„Wir thematisieren die Risiken der Medien. Nur nicht mit erhobenem Zeigefinger. Wir wollen zum Nachdenken anregen.“ Das sagte Marc Schoentgen, Leiter des staatlich finanzierten Zentrums fir politesch Bildung, das Jugendlichen (und Erwachsenen) einen verantwortungsvollen Umgang mit Medien nahebringen will, dies im Rahmen der Europäischen Woche der Medienkompetenz, die vom 18. bis 22. März stattfindet.
Nachdenklich klingt auch Schulminister Claude Meisch (DP), der im Land-Interview daran erinnert, Videospiele, Apps und soziale Netzwerke würden so konzipiert, „dass wir möglichst viel Zeit mit ihnen verbringen“. Ähnlich der Service de coordination de la recherche et de l’innovation pédagogiques et technologiques (Script) in einem Papier zur Digitalisierung: Die vom US-Bildungsforscher Marc Prenzky geprägte Bezeichnung der „digital natives“ verweise nicht darauf, dass „Kindern und Jugendlichen der kompetente und sinnvolle Umgang mit Medien in die Wiege gelegt wird“. Im Gegenteil: Den meisten Schülern blieben die „technischen und ökonomischen Gesetzmäßigkeiten des digitalen Kapitalismus verborgen, wenn Schule sie nicht aufgreift und thematisiert“.

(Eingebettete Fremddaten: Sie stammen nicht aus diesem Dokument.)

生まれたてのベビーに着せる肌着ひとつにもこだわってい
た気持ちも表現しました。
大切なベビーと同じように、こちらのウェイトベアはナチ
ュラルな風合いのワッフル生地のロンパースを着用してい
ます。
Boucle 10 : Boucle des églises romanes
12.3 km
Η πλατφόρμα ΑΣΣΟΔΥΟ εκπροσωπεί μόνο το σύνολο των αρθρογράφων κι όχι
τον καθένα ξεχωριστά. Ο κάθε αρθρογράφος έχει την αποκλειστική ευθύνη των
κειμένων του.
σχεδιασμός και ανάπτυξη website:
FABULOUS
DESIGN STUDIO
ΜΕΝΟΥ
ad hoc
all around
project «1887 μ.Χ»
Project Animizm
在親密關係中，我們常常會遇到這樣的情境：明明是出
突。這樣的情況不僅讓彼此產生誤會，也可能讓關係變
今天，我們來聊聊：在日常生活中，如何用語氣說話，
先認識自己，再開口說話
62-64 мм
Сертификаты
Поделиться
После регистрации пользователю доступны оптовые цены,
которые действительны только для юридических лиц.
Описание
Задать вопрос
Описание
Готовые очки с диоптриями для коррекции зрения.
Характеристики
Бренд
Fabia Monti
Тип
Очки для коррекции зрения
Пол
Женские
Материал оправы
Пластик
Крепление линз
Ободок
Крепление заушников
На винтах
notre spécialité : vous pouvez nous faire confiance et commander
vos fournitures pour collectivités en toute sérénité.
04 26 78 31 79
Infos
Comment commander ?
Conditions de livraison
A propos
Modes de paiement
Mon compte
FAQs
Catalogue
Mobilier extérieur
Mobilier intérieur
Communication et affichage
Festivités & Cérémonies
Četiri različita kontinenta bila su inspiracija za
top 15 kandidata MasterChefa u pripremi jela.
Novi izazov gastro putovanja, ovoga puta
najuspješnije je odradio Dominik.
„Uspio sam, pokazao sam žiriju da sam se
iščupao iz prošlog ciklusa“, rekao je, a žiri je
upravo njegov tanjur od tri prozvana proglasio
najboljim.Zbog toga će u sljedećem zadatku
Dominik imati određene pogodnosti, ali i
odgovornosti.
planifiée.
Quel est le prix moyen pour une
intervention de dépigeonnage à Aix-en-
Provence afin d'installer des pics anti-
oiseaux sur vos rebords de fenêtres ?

Die Gefahr ist da: Schulen thematisieren wohl die Manipulation von Informationen und den Schutz der Privatsphäre. Seltener wird sich mit den Funktionsweisen von Computer- und Smartphoneanwendungen auseinandergesetzt, die Teil des neuen „Überwachungskapitalismus“ sind. Den Begriff hat Shoshana Zuboff geprägt, eine emeritierte Ökonomieprofessorin, die als eine der ersten von Dark Google sprach und vor totalitären Aspekten der Digitalisierung warnte. In ihrem neuen Buch Zeitalter des Überwachungskapitalismus beschreibt sie, wie die Digitalisierung den Menschen verändere, wie Google, Facebook und Amazon mit ihrer Datensammelwut so weit in unsere Leben eingedrungen seien, dass sie die Kontrolle und Steuerung des Verhaltens ganzer Bevölkerungen ansteuerten. Sei es in der Freizeit durch Jogging-Apps, die Daten zur Laufleistung an Fitnessfirmen schicken, sei es durch Musik-, Buch- und Film-Onlineangebote, die Hör-, Lese- und Sehgewohnheiten ermitteln, sei es durch Erfindungen wie das „smarte Haus“, das mithilfe von Verhaltensdaten technische Geräte zuhause an- oder ausschaltet. Das Ziel dahinter ist der „kommerzielle Imperativ“: Firmen saugen unsere Daten ab, um Produkte zu verfeinern, Anwendungen zu erfinden und zu verkaufen, die Einfluss auf unser Verhalten nehmen. Der Clou: Im totalitären Überwachungskapitalismus sind wir es selbst, die wir unsere Daten freiwillig an unsere Überwacher abgeben und damit den Schlüssel, unser (Konsum-) Verhalten bis ins Detail zu kontrollieren.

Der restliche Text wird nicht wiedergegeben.